BEGIN TEXT SEGMENT

And then each time the derive runs for our trait, before we generate our type we would check that the provided message and args work for some set of specified locales.

This is definitely a half-baked idea, right now, and there are lots of details that would need to be shared, but wanted to at least get my initial thoughts out.

zbraniecki commented 5 years ago

I don't have a strong opinion on your proposed trait. It seems to me like you're building a per-bundle API for high level localization.

The way we approached Fluent so far is that FluentBundle is low level and intended to construct higher level APIs, so it's quite in line with the thinking.

If you look at fluent-fallback, you can see a scaffolding of a higher level API that lazily iterates over locales to find fallbacks and recover from error scenarios.

You example in the current "fluent" imperative approach (although it's still in flux and we're still iterating over it!) that we use in Firefox (mostly in JS) is:

fn some_function() {
    let l10n = Localization::new(["de-AT", "de", "en-US"], ["./resources/{locale}/main.ftl", "./resources/{locale}/ohter.ftl"]).unwrap();
    let title = l10n.formatValue("macos-menu-about-app").unwrap();

    assert_eq!(&title, "About MyApp");
}

The current fluent-fallback crate is very rough POC, so it's better to look at how it's done in JS, DOM and React.

END TEXT SEGMENT

**PROMPT 1:** List every locale code that appears in the Fluent discussion.
**PROMPT 2:** Reproduce the Fluent discussion verbatim, covering everything from "I don't have" down to "from error scenarios.".
**PROMPT 3:** Resume the Fluent discussion, picking up right after its final sentence.

BEGIN RECORDS SHOWN

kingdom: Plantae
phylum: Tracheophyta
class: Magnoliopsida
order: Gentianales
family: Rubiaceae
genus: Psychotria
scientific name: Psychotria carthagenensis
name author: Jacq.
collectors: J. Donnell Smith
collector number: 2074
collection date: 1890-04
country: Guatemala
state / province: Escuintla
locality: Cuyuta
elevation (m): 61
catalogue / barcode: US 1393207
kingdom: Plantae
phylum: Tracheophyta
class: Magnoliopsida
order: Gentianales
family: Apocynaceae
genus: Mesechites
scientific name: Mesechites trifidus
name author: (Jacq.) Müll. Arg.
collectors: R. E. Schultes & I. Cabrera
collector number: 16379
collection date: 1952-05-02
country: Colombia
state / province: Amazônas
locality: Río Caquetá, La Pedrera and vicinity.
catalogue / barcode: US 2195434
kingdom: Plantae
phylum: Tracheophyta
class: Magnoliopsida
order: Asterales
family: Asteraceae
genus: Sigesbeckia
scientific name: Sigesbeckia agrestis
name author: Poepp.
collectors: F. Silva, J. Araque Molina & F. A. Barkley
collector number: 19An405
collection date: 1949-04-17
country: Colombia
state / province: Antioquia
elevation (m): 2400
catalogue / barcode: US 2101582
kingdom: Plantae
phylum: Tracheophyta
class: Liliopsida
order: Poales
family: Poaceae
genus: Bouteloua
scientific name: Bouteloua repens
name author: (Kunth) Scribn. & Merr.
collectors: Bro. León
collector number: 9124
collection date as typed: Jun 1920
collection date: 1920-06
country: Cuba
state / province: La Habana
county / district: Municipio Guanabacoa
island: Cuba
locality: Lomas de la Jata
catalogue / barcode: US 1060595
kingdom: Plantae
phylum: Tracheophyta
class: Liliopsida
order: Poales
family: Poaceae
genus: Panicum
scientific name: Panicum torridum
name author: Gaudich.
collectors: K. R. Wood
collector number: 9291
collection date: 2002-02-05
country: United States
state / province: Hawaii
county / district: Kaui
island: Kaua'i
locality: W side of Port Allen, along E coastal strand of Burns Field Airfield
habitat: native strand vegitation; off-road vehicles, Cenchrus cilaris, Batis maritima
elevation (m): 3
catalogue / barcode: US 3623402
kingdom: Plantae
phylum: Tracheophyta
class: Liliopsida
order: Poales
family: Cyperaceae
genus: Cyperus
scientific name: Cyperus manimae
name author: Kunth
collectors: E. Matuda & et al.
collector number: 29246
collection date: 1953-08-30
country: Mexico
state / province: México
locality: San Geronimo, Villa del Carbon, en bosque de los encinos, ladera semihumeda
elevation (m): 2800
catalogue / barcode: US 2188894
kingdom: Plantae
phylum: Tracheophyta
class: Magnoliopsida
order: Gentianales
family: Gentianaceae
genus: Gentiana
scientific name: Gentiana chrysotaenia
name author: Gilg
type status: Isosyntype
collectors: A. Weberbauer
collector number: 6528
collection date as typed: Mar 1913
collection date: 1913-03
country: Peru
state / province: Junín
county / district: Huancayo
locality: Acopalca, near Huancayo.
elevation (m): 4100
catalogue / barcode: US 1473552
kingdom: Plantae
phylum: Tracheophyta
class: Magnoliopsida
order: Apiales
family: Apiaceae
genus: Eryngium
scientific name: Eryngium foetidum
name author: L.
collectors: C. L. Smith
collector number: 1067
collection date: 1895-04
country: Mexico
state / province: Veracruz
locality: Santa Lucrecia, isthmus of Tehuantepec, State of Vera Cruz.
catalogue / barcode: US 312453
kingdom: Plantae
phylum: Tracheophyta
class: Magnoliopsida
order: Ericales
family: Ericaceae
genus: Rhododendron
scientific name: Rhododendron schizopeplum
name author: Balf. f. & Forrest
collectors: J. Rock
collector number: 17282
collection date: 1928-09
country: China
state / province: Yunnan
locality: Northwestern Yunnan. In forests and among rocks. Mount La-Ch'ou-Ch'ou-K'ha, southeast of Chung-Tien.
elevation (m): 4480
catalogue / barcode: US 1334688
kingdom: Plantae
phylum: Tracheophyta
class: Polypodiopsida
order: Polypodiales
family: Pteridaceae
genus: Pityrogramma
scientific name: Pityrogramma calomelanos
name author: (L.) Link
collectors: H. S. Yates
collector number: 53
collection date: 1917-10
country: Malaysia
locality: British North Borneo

END RECORDS SHOWN

**EXERCISE RESPONSE 1:** de-AT, de, en-US

**EXERCISE RESPONSE 2:**
I don't have a strong opinion on your proposed trait. It seems to me like you're building a per-bundle API for high level localization.

The way we approached Fluent so far is that FluentBundle is low level and intended to construct higher level APIs, so it's quite in line with the thinking.

If you look at fluent-fallback, you can see a scaffolding of a higher level API that lazily iterates over locales to find fallbacks and recover from error scenarios.

**EXERCISE RESPONSE 3:**
Now, since you're talking about UI, a good example is fluent-dom which is a JS binding for DOM. There, we do:

<menuitem data-l10n-id="macos-menu-about-app"/>

and we have a class called DOMLocalization which extends Localization and has methods such as translateFragment and also a MutationObserver that you can set to observe live changes in DOM and retranslate when needed.

I'm not sure what API you're planning for the UI layout, but I assume that there'll be some declarative model based on XML, DOM or sth similar. If so, I'd recommend you going for node annotations (not very different from your KEY field). The benefits of that model is that writing code is much simpler:

let elem = document.getElementById("macOsMenu");
domL10n.setAttributes(elem, "macos-menu-about-app");

and it asynchronously calls localization before the next frame translating the element not just with value, but also attributes (that's the power of compound messages in Fluent!)

There are many more nice things about this model, one of them being that you can now switch languages on fly, because all it takes is a new Localization and a call to translateFragment that finds all nodes with data-l10n-id and translates them into a new locale. We found this model to be very easy to use for developers and vastly reducing the burden and error rates in the code.

Hope that helps!

As for proc macros, I'd like to separate it out to a new issue. I think it's worth exploring but the tricky part of course is locale selection. It's hard to verify at build time that resources in the user locale resolve, unless you resolve all available locales, but let's talk about it!

cmyr commented 5 years ago

Okay yea, that's very helpful.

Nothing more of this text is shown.